What happened to Shafer was not a "pervasive" deterioration in conditions of his employment on account of sex; most of his time at Kal Kan was untroubled. Dill committed four batteries. This does not establish that working conditions at Kal Kan were worse for men than for women. Shafer became a target because he could not defend himself. By contrast, in Shepherd v. Slater Steels Corp., 168 F.3d 998 (7th Cir.1999), and Timm v. Progressive Steel Treating, Inc., 137 F.3d 1008 (7th Cir.1998), the sex-related harassment was daily fare. For all this record shows, men at Kal Kan generally had placid working conditions (as Shafer himself did most of the time), while Dill picked on anyone of either sex he could get away with tormenting. Shafer has not established that his encounters with Dill reflected more than personal animosity or juvenile behavior. See Hamm v. Weyauwega Milk Products, Inc., 332 F.3d 1058 (7th Cir.2003); Johnson v.
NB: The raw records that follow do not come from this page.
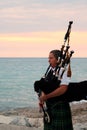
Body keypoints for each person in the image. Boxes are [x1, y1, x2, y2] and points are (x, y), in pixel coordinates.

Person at [39, 50, 73, 130]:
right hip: (50, 107)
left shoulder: (63, 71)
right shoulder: (50, 70)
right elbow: (44, 84)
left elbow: (63, 89)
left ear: (58, 59)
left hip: (60, 105)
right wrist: (42, 95)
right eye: (48, 58)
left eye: (51, 58)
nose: (48, 60)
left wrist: (47, 96)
Hondo, Inc., 125 F.3d 408, 412-13 (7th Cir.1997).
Even brief episodes of unwelcome sexual contact can impose harms that meet the "severe" part of the Supreme Court's "severe or pervasive" formula. Events described in Hostetler v. Quality Dining, Inc., 218 F.3d 798 (7th Cir.2000), offer an illustration. Payton kissed Hostetler against her will and forced his tongue into her mouth; the next day he grabbed her and began to remove her bra, putting her in fear of rape, before being stopped by the unexpected entry of another employee. What turned sexual assaults by a co-worker (which do not violate Title VII) into sex discrimination by the employer (which does) was the management's response: instead of firing or disciplining Payton, the firm decided to separate the pair by moving Hostetler to a distant and less desirable restaurant. In other words, the firm forced the female victim to bear the costs of "solving" the problem. That was express and intentional discrimination. Compare Smith v. Sheahan, 189 F.3d 529, 535 (7th Cir.1998), with Campbell v. Ingersoll Milling Machine Co., 893 F.2d 925 (7th Cir.1990). Nothing of the sort happened to Shafer at Kal Kan.
If Shafer is describing events accurately, he has a solid claim against Dill under state tort law for both assault and battery. What he lacks, however, is a claim against Kal Kan for sex discrimination. The district court has protected Shafer's tort claim by dismissing it without prejudice. The judgment dismissing the Title VII claim on the merits is affirmed.